Problem statement: From the entries below, print exactly the span beginning with the line holding "Siano $R$ e" and ending with the line holding "the hole remains.", endpoints included, and skip any pictures.

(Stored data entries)
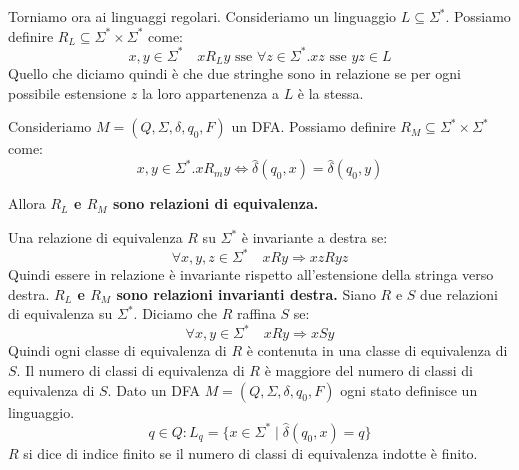 \documentclass[a4paper]{article}
\begin{document}
\noindent
Torniamo ora ai linguaggi regolari.
Consideriamo un linguaggio $L \subseteq \Sigma^*$.
Possiamo definire $R_L \subseteq \Sigma^* \times \Sigma^*$ come:
\[x,y \in \Sigma^* \quad xR_Ly \text{ sse } \forall z \in \Sigma^* . xz \text { sse } yz \in L\]
Quello che diciamo quindi è che due stringhe sono in relazione se per ogni possibile estensione $z$
la loro appartenenza a $L$ è la stessa.
{
  Consideriamo $M = (Q, \Sigma, \delta, q_0, F)$ un DFA. Possiamo definire
  $R_M \subseteq \Sigma^* \times \Sigma^*$ come:
  \[x,y \in \Sigma^* . xR_my \Longleftrightarrow \hat{\delta}(q_0, x) = \hat{\delta}(q_0,y)\]
  \begin{figure}[H]
    \centering
  \end{figure}
  \noindent
  Allora \textbf{$R_L$ e $R_M$ sono relazioni di equivalenza.}
}
{
  Una relazione di equivalenza $R$ su $\Sigma^*$ è invariante a destra se:
  \[\forall x,y,z \in \Sigma^* \quad xRy \Rightarrow xzRyz\]
  Quindi essere in relazione è invariante rispetto all'estensione della stringa verso destra.
  \textbf{$R_L$ e $R_M$ sono relazioni invarianti destra.}
}
{
  Siano $R$ e $S$ due relazioni di equivalenza su $\Sigma^*$.
  Diciamo che $R$ raffina $S$ se:
  \[\forall x,y \in \Sigma^* \quad xRy \Rightarrow xSy\]
  Quindi ogni classe di equivalenza di $R$ è contenuta in una classe di equivalenza di $S$.
  Il numero di classi di equivalenza di $R$ è maggiore del numero di classi di equivalenza di $S$.
}
\dfn{}
{
  Dato un DFA $M = (Q, \Sigma, \delta, q_0, F)$ ogni
  stato definisce un linguaggio.
  \[q \in Q : L_q = \{x \in \Sigma^* \; | \; \hat{\delta}(q_0, x) = q\}\]
}
\noindent
$R$ si dice di indice finito se il numero di classi di equivalenza indotte è finito.
\end{document}
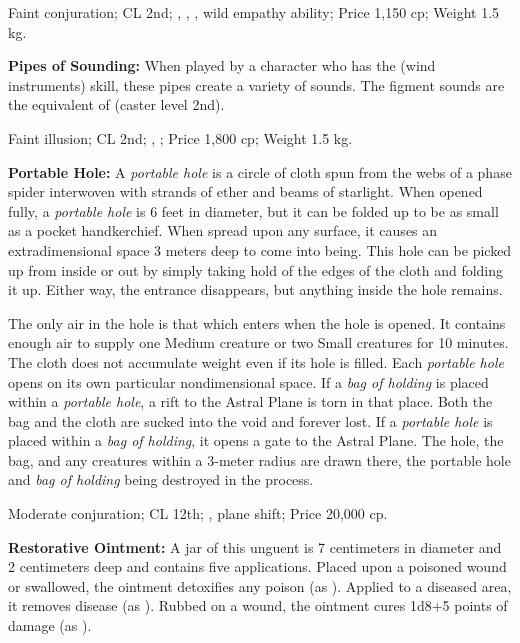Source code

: Faint conjuration; CL 2nd; , , , wild empathy ability; Price 1,150 cp; Weight 1.5 kg.



\textbf{Pipes of Sounding:} When played by a character who has the  (wind instruments) skill, these pipes create a variety of sounds. The figment sounds are the equivalent of  (caster level 2nd).

Faint illusion; CL 2nd; , ; Price 1,800 cp; Weight 1.5 kg.



\textbf{Portable Hole:} A \emph{portable hole} is a circle of cloth spun from the webs of a phase spider interwoven with strands of ether and beams of starlight. When opened fully, a \emph{portable hole} is 6 feet in diameter, but it can be folded up to be as small as a pocket handkerchief. When spread upon any surface, it causes an extradimensional space 3 meters deep to come into being. This hole can be picked up from inside or out by simply taking hold of the edges of the cloth and folding it up. Either way, the entrance disappears, but anything inside the hole remains.

The only air in the hole is that which enters when the hole is opened. It contains enough air to supply one Medium creature or two Small creatures for 10 minutes. The cloth does not accumulate weight even if its hole is filled. Each \emph{portable hole} opens on its own particular nondimensional space. If a \emph{bag of holding} is placed within a \emph{portable hole}, a rift to the Astral Plane is torn in that place. Both the bag and the cloth are sucked into the void and forever lost. If a \emph{portable hole} is placed within a \emph{bag of holding}, it opens a gate to the Astral Plane. The hole, the bag, and any creatures within a 3-meter radius are drawn there, the portable hole and \emph{bag of holding} being destroyed in the process.

Moderate conjuration; CL 12th; , plane shift; Price 20,000 cp.



\textbf{Restorative Ointment:} A jar of this unguent is 7 centimeters in diameter and 2 centimeters deep and contains five applications. Placed upon a poisoned wound or swallowed, the ointment detoxifies any poison (as ). Applied to a diseased area, it removes disease (as ). Rubbed on a wound, the ointment cures 1d8+5 points of damage (as ).

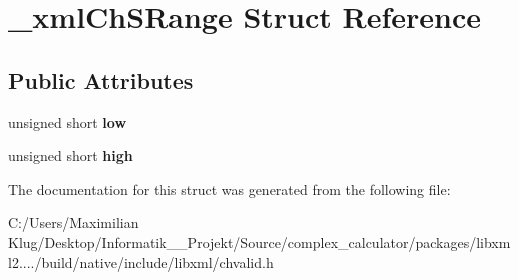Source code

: \hypertarget{struct__xml_ch_s_range}{}\section{\+\_\+xml\+Ch\+S\+Range Struct Reference}
\label{struct__xml_ch_s_range}
\subsection*{Public Attributes}
\begin{DoxyCompactItemize}
\item 
\mbox{\label{struct__xml_ch_s_range_ae6678d601f260427bcad0fd8474df97d}} 
unsigned short {\bfseries low}
\item 
\mbox{\label{struct__xml_ch_s_range_a050bc6f71d4bfcf455db4789ec725f1d}} 
unsigned short {\bfseries high}
\end{DoxyCompactItemize}


The documentation for this struct was generated from the following file\+:\begin{DoxyCompactItemize}
\item 
C\+:/\+Users/\+Maximilian Klug/\+Desktop/\+Informatik\+\_\+\_\+\+Projekt/\+Source/complex\+\_\+calculator/packages/libxml2..../build/native/include/libxml/chvalid.\+h\end{DoxyCompactItemize}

Response to the task:
  Siano $R$ e $S$ due relazioni di equivalenza su $\Sigma^*$.
  Diciamo che $R$ raffina $S$ se:
  \[\forall x,y \in \Sigma^* \quad xRy \Rightarrow xSy\]
  Quindi ogni classe di equivalenza di $R$ è contenuta in una classe di equivalenza di $S$.
  Il numero di classi di equivalenza di $R$ è maggiore del numero di classi di equivalenza di $S$.
}
\dfn{}
{
  Dato un DFA $M = (Q, \Sigma, \delta, q_0, F)$ ogni
  stato definisce un linguaggio.
  \[q \in Q : L_q = \{x \in \Sigma^* \; | \; \hat{\delta}(q_0, x) = q\}\]
}
\noindent
$R$ si dice di indice finito se il numero di classi di equivalenza indotte è finito.
\end{document}
Source code

: Faint conjuration; CL 2nd; , , , wild empathy ability; Price 1,150 cp; Weight 1.5 kg.



\textbf{Pipes of Sounding:} When played by a character who has the  (wind instruments) skill, these pipes create a variety of sounds. The figment sounds are the equivalent of  (caster level 2nd).

Faint illusion; CL 2nd; , ; Price 1,800 cp; Weight 1.5 kg.



\textbf{Portable Hole:} A \emph{portable hole} is a circle of cloth spun from the webs of a phase spider interwoven with strands of ether and beams of starlight. When opened fully, a \emph{portable hole} is 6 feet in diameter, but it can be folded up to be as small as a pocket handkerchief. When spread upon any surface, it causes an extradimensional space 3 meters deep to come into being. This hole can be picked up from inside or out by simply taking hold of the edges of the cloth and folding it up. Either way, the entrance disappears, but anything inside the hole remains.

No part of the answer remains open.